In den Niederlanden droht bei der Parlamentswahl am 15. März droht ein weiterer Rechtsruck. Geert Wilders führt in allen Umfragen, die zweitgrößte Partei in den Umfragen ist die rechts-liberale VVD. Die linken Parteien haben versäumt, eine prinzipielle Stimme gegen Rassismus zu bieten, was zur Gründung zweier migrantischen Parteien geführt hat. Freek Blauwhof sprach mit Niels Jongerius, Aktivist in der Sozialistischen Partei (SP) und Max van Lingen, Redakteur der Zeitung „De Socialist“.

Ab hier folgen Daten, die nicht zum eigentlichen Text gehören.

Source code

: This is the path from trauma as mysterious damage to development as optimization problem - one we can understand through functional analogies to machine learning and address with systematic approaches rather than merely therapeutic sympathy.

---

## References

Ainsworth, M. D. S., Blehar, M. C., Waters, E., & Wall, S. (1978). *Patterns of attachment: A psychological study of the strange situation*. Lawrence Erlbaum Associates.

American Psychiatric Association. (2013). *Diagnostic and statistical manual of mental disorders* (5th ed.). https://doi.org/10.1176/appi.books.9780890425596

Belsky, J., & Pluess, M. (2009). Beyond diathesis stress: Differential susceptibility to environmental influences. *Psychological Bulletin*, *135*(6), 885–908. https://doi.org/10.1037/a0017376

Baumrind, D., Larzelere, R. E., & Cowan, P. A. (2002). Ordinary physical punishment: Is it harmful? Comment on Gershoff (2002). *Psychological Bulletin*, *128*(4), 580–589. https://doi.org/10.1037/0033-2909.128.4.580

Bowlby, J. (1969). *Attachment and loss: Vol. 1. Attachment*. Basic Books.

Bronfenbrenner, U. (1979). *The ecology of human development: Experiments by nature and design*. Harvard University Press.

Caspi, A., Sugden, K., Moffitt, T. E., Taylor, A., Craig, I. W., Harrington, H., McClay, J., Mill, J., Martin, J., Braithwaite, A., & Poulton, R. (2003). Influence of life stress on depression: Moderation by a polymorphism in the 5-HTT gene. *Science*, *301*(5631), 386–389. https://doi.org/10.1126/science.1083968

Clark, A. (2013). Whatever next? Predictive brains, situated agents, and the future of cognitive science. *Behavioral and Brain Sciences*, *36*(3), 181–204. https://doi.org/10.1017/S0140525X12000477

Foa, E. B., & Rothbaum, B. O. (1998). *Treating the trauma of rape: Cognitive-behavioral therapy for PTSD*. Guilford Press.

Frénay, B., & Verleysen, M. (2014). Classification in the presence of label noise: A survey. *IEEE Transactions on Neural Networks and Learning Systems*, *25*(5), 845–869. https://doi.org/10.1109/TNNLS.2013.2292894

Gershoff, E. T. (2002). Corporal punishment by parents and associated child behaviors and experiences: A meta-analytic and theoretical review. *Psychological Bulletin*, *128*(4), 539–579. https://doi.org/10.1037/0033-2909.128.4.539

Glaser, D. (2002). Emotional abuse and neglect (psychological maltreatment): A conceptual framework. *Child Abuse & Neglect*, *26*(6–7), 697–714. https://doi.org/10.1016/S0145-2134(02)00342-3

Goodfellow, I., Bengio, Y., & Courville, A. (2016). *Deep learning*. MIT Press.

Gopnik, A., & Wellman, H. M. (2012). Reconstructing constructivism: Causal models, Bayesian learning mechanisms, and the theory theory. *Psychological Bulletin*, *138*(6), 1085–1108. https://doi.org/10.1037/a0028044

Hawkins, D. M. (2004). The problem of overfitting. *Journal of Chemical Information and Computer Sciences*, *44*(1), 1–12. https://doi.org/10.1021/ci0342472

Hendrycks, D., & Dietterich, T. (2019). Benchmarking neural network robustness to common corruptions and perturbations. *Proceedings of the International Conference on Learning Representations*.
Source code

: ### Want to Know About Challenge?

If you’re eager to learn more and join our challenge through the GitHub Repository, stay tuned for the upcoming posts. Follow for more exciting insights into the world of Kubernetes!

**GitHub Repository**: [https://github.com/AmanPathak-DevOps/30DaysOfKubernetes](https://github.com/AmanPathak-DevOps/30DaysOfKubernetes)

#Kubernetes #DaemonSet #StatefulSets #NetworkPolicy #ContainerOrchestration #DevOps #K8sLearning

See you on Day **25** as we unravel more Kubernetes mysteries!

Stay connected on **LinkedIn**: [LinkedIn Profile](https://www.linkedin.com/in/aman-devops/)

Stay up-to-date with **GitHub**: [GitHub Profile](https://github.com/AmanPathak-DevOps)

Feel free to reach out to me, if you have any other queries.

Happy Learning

Im Westen nichts Neues: die politische Landschaft ist zersplittert. Die rechtsextreme Freiheitspartei (PVV) von Geert Wilders führt in fast allen Umfragen mit Werten zwischen 16 und 23%, gefolgt von den rechten Liberalen der VVD mit Umfragewerten von 15 bis 19%. Am dritten Platz folgen die Liberalen von D66 mit 10% bis 14%. Die Christdemokratie (CDA) und Sozialdemokratie (PvdA) dümpeln an ihrem historischen Tiefpunkt um die 10% vor sich hin. Auch die Sozialistische Partei (SP) und Grüne (Groenlinks) bewegen sich um die 10%-Marke. In den Leitmedien wird die Wahl zum Zweikampf zwischen den Rechten der VVD und den Ultrarechten Wilders stilisiert. Damit droht ein weiterer Rechtsruck, sogar eine Regierung unter Führung von Geert Wilders ist nicht ausgeschlossen.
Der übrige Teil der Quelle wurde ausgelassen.